Umberto Eco annota divertito il commento di suoi amici francesi entusiasti della tivù italiana perché, a differenza di quanto accade nel loro Paese, in ogni programma, fiction, talk show, perfino i notiziari, c’è una sfilata di belle ragazze assai poco vestite. Confermo dal mio bunker provvisorio di ospedale.
Avendo a disposizione solo i canali tradizionali, ancora analogici, noto la qualità scadente, ai limiti dell’inguardabile, di molti programmi, ormai già estivi, e dunque zeppi di repliche e di banalità. E penso: la rivoluzione digitale che cosa ci porterà, se il modello generale del mercato è quello che stupisce e ingolosisce gli amici francesi di Eco?
Esiste una larga fascia della popolazione che vive di televisione a tutte le ore. Sarà sbagliato ma è così. Anziani, persone ricoverate negli ospedali o nelle case di riposo, casalinghe, e, perché no?, carcerati. Perché non si può pensare seriamente a un’attenzione socialmente utile dei produttori di contenitori e di programmi televisivi nei confronti di questi cittadini, il cui unico orizzonte informativo è rappresentato dai sei o sette canali generalisti, ormai quasi omologati, come è ben noto?
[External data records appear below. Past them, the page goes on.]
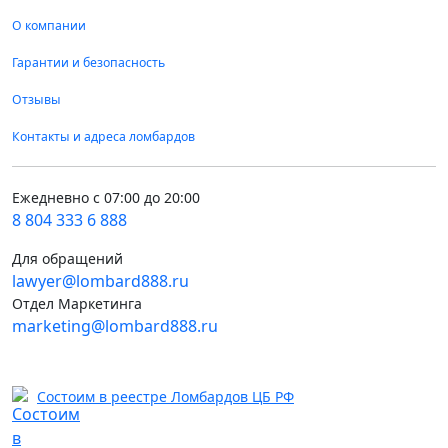
О компании
Гарантии и безопасность
Отзывы
Контакты и адреса ломбардов
Ежедневно с 07:00 до 20:00
8 804 333 6 888
Для обращений
lawyer@lombard888.ru
Отдел Маркетинга
marketing@lombard888.ru
Состоим в реестре Ломбардов ЦБ РФ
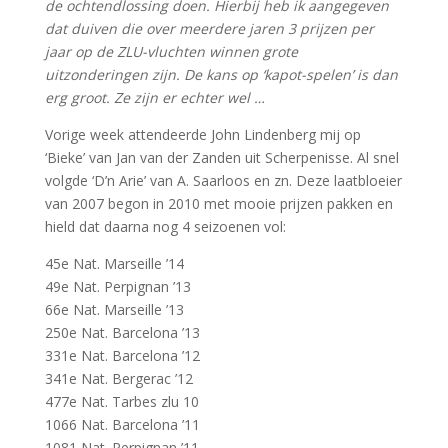
de ochtendlossing doen. Hierbij heb ik aangegeven
dat duiven die over meerdere jaren 3 prijzen per
jaar op de ZLU-vluchten winnen grote
uitzonderingen zijn. De kans op ‘kapot-spelen’ is dan
erg groot. Ze zijn er echter wel …
Vorige week attendeerde John Lindenberg mij op
‘Bieke’ van Jan van der Zanden uit Scherpenisse. Al snel
volgde ‘D’n Arie’ van A. Saarloos en zn. Deze laatbloeier
van 2007 begon in 2010 met mooie prijzen pakken en
hield dat daarna nog 4 seizoenen vol:
45e Nat. Marseille ’14
49e Nat. Perpignan ’13
66e Nat. Marseille ’13
250e Nat. Barcelona ’13
331e Nat. Barcelona ’12
341e Nat. Bergerac ’12
477e Nat. Tarbes zlu 10
1066 Nat. Barcelona ’11
1081 Nat. Perpignan ’11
Se l’attenzione è rivolta solo al mezzo tecnologico e non ai contenuti, vedremo semplicemente moltiplicare un’offerta di programmi poveri qualitativamente, perché privi di mezzi, dal momento che ciò che conta è la pubblicità.
Una barriera alla democrazia consapevole è sicuramente rappresentata dal vuoto informativo, e dalla scarsa possibilità di scegliere. In questi giorni, oltretutto, oltre quattro milioni di italiani vengono coinvolti dal digitale terrestre, ma da quel che si può capire, si tratta ancora una volta di un terreno di conquista commerciale. La guerra è fra Sky e il duo Rai-Mediaset, sempre più vicine, chissà perché.
Ecco perché, in attesa di programmi migliori, mi tuffo nella lettura di un buon libro.